Open mepcotterell opened 9 years ago
That makes sense.
I agree with you in the sense that we should keep the essential instances such as Variable Type and Functions etc. with the main analytics.owl. We need those in order to perform any classification. We may move all the examples (Generic Models, associated variables etc.) to analytics-examples.owl.
On Tue, Mar 3, 2015 at 12:50 PM, Michael Cotterell <notifications@github.com
wrote:
Assigned #8 https://github.com/scalation/analytics/issues/8 to @mvnural https://github.com/mvnural.
— Reply to this email directly or view it on GitHub https://github.com/scalation/analytics/issues/8#event-245386064.
Mustafa Veysi Nural PhD Candidate Department of Computer Science University of Georgia, Athens http://www.mendeley.com/profiles/mustafa-nural/
@mvnural, I've set this issue to accepted. However, before we implement as explained in my original post, I'd like to suggest the following to make things even easier. We should should have an ontology for each example dataset. For each dataset, we could have multiple model examples. My reasoning for having multiple ontologies for the examples is that it might get confusing if variable names are shared between datasets. What do you think?
I'm not sure. It might be both Yes and No.
It's yes because the only reason we have it this way is for convenience. We simply reused the variables to create multiple models. Normally, this would be part of feature selection step.

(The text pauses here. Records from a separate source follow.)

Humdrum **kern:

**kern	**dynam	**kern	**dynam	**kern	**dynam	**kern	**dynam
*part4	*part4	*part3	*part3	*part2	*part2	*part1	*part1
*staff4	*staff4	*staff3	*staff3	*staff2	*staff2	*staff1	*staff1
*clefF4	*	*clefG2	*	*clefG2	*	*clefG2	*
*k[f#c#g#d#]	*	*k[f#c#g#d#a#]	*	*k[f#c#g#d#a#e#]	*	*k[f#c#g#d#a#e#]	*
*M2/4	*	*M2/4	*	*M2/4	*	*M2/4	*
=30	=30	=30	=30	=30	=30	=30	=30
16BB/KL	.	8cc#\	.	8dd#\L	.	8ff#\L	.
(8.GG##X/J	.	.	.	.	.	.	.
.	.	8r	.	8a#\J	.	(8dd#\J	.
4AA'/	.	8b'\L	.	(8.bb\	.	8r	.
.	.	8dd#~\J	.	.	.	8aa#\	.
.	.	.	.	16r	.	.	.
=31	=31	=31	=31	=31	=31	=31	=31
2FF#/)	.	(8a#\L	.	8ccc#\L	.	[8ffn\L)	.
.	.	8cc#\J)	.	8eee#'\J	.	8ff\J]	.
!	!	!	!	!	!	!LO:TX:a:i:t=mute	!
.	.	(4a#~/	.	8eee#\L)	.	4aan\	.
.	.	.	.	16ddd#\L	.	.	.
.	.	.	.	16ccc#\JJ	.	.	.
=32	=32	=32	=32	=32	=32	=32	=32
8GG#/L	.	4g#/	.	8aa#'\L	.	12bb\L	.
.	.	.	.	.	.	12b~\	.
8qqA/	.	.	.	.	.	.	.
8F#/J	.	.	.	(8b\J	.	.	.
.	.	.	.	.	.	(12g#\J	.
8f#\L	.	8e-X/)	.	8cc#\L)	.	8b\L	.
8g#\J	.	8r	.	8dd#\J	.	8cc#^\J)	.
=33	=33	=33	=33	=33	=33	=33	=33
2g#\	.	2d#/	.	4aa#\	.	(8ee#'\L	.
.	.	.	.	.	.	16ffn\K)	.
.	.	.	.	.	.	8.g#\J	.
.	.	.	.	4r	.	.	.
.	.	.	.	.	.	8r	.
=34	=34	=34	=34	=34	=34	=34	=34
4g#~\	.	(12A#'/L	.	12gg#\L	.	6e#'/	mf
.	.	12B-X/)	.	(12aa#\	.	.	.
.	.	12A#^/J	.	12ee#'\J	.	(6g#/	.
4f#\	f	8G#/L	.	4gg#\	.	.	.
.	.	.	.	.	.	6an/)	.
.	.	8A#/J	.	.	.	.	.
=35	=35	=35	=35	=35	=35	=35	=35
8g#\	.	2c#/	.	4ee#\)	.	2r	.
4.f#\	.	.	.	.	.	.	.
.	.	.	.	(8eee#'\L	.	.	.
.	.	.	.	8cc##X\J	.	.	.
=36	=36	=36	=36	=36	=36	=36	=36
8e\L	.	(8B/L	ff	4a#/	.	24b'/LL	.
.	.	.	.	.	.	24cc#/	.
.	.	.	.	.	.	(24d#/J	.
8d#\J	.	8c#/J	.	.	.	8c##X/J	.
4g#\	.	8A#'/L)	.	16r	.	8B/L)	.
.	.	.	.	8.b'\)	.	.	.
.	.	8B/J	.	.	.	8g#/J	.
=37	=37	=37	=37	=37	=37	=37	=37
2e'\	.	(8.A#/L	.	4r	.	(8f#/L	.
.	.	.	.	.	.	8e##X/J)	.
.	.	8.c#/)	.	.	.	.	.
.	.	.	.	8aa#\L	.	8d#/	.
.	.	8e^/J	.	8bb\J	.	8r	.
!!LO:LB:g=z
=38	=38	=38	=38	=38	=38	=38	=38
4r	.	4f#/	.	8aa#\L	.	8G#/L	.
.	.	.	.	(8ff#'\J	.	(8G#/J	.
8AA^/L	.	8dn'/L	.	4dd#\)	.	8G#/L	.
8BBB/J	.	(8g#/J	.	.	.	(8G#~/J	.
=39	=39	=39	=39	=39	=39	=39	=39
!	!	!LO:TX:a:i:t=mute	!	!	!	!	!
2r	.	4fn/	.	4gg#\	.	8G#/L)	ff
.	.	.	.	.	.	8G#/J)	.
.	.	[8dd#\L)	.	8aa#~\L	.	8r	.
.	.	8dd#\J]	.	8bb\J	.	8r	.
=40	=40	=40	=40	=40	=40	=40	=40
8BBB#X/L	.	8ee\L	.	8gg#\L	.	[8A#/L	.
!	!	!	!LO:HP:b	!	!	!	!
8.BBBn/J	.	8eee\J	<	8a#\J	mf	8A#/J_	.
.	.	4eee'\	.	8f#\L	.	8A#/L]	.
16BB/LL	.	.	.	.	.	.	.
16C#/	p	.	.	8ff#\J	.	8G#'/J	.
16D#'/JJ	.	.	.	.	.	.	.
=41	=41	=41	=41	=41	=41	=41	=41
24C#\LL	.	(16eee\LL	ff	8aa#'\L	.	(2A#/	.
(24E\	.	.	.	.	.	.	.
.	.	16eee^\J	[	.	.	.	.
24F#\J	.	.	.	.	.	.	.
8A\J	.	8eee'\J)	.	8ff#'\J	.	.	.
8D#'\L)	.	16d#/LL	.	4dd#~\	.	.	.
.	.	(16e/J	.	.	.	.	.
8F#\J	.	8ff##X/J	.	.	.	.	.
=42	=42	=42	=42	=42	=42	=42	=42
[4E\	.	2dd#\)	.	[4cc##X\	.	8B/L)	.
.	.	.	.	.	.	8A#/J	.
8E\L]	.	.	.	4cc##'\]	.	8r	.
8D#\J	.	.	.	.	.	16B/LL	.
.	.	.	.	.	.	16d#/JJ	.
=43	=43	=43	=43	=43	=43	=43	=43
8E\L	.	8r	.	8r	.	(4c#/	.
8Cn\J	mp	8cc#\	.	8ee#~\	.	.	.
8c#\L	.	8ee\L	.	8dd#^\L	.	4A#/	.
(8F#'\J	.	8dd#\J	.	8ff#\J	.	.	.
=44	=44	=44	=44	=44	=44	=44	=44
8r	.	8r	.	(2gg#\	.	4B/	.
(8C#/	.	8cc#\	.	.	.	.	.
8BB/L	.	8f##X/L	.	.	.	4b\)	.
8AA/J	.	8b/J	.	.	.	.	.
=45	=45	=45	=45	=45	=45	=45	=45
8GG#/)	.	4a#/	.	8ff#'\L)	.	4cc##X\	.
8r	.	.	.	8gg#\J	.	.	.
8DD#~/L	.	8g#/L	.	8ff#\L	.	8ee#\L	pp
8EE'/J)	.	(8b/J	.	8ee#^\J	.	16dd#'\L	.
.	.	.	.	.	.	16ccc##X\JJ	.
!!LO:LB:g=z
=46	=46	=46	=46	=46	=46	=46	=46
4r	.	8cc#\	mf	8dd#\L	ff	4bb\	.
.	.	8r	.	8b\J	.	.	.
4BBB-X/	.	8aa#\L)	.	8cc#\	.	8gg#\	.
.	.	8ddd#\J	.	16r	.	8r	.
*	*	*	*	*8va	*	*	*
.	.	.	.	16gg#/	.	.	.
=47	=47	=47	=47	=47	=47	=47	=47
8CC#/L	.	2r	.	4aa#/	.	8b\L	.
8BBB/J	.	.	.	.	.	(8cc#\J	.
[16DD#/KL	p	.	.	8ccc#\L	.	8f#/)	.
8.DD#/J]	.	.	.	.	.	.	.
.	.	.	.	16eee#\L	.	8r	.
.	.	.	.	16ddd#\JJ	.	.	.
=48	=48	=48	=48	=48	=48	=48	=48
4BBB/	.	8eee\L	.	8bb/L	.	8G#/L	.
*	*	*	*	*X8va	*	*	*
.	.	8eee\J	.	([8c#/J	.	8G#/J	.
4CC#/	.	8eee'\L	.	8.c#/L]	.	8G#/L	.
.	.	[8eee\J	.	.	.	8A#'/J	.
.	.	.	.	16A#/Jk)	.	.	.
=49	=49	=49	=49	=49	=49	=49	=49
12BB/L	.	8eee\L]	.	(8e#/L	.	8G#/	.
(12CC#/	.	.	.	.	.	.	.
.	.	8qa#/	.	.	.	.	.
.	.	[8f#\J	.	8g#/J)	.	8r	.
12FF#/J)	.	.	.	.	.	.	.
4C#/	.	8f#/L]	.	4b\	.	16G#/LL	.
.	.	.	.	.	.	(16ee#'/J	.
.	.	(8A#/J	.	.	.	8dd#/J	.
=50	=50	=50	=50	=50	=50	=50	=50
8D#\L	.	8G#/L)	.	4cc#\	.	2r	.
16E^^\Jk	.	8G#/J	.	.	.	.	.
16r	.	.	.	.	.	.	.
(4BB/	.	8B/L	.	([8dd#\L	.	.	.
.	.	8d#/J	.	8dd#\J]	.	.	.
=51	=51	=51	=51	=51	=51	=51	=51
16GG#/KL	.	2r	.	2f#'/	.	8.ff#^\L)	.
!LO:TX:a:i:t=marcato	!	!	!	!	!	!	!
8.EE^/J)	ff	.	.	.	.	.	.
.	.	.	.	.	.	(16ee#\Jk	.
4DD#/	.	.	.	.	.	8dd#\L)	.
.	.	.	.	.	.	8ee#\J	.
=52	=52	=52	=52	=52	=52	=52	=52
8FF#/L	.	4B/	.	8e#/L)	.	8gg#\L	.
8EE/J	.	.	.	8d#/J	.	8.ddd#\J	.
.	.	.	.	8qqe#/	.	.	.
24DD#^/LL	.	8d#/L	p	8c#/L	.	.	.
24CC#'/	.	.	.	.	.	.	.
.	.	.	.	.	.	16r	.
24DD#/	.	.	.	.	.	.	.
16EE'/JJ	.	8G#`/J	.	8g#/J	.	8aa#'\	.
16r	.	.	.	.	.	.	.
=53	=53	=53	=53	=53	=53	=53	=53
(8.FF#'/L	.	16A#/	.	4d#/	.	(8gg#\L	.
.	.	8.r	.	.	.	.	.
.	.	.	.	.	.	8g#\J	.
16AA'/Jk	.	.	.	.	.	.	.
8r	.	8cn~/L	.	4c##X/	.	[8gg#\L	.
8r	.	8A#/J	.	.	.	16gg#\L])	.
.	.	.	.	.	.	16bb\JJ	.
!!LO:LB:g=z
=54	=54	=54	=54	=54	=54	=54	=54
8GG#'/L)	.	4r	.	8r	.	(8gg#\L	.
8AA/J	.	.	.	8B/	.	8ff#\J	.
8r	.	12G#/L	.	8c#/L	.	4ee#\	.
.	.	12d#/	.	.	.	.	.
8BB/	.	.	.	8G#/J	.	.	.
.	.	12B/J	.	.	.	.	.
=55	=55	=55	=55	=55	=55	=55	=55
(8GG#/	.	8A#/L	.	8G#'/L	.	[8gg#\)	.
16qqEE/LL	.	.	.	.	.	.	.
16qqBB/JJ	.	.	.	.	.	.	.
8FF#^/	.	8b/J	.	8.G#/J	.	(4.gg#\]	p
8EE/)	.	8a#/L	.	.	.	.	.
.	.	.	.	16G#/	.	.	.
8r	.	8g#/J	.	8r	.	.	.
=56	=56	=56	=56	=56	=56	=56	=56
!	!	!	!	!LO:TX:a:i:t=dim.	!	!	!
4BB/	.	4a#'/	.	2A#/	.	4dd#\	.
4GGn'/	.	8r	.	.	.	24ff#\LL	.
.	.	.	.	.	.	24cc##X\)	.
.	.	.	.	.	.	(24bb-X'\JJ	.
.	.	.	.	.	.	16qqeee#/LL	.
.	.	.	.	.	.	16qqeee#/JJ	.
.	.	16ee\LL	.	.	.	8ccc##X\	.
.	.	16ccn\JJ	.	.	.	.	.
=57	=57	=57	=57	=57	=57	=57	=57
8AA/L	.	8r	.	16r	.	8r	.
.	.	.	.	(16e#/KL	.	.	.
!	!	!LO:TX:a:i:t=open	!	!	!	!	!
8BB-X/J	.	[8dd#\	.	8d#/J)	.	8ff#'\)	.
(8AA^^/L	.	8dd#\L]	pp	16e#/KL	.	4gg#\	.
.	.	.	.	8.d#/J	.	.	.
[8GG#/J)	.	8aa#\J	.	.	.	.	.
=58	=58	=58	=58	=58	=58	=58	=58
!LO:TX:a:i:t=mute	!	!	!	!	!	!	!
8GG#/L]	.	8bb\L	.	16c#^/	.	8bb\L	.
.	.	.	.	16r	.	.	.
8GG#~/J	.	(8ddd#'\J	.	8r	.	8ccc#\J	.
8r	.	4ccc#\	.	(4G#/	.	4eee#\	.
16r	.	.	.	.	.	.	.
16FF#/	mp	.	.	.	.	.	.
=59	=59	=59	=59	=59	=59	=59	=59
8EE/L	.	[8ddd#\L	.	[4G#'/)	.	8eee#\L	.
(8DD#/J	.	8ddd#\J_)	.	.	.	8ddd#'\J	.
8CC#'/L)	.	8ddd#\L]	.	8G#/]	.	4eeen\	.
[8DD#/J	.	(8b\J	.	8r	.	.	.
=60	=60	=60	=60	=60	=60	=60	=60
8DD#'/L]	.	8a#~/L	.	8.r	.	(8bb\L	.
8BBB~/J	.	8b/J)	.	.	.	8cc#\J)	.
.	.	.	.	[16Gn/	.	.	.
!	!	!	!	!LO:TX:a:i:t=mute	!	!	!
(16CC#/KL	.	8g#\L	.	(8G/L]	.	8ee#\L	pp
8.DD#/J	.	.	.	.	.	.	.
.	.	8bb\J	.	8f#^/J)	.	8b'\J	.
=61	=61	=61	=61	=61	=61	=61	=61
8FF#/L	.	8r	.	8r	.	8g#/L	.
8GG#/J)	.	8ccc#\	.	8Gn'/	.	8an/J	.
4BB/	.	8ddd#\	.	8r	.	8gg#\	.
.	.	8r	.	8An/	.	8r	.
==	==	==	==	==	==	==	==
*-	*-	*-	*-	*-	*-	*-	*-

It's no because think of the case where we have field headers of a dataset aligned with a domain ontology. Then they would simply be shared across datasets of the same domain. This is not something we should worry about right now but just food for thought.
On Tue, Mar 3, 2015 at 8:22 PM, Michael Cotterell notifications@github.com wrote:
@mvnural https://github.com/mvnural, I've set this issue to accepted. However, before we implement as explained in my original post, I'd like to suggest the following to make things even easier. We should should have an ontology for each example dataset. For each dataset, we could have multiple model examples. My reasoning for having multiple ontologies for the examples is that it might get confusing if variable names are shared between datasets. What do you think?
— Reply to this email directly or view it on GitHub https://github.com/scalation/analytics/issues/8#issuecomment-77079111.
Mustafa Veysi Nural PhD Candidate Department of Computer Science University of Georgia, Athens http://www.mendeley.com/profiles/mustafa-nural/
I thought more about this and decided that having an ontology for each dataset should be fine. Even if same variable is used across datasets (e.g., mpg), they are only conceptually related but different entities. So please ignore my previous concern.
I think it would be a good idea for us to have analytics.owl not contain any individuals from the examples. Instead, create analytics-examples.owl which imports analytics.owl and include the examples there. This way, the size of the main ontology is minimized, which means our code for classifying should run faster.
Of course, we find that some individuals are always needed (as might be the case with some of the functions or distributions), then we can of course include them analytics.owl.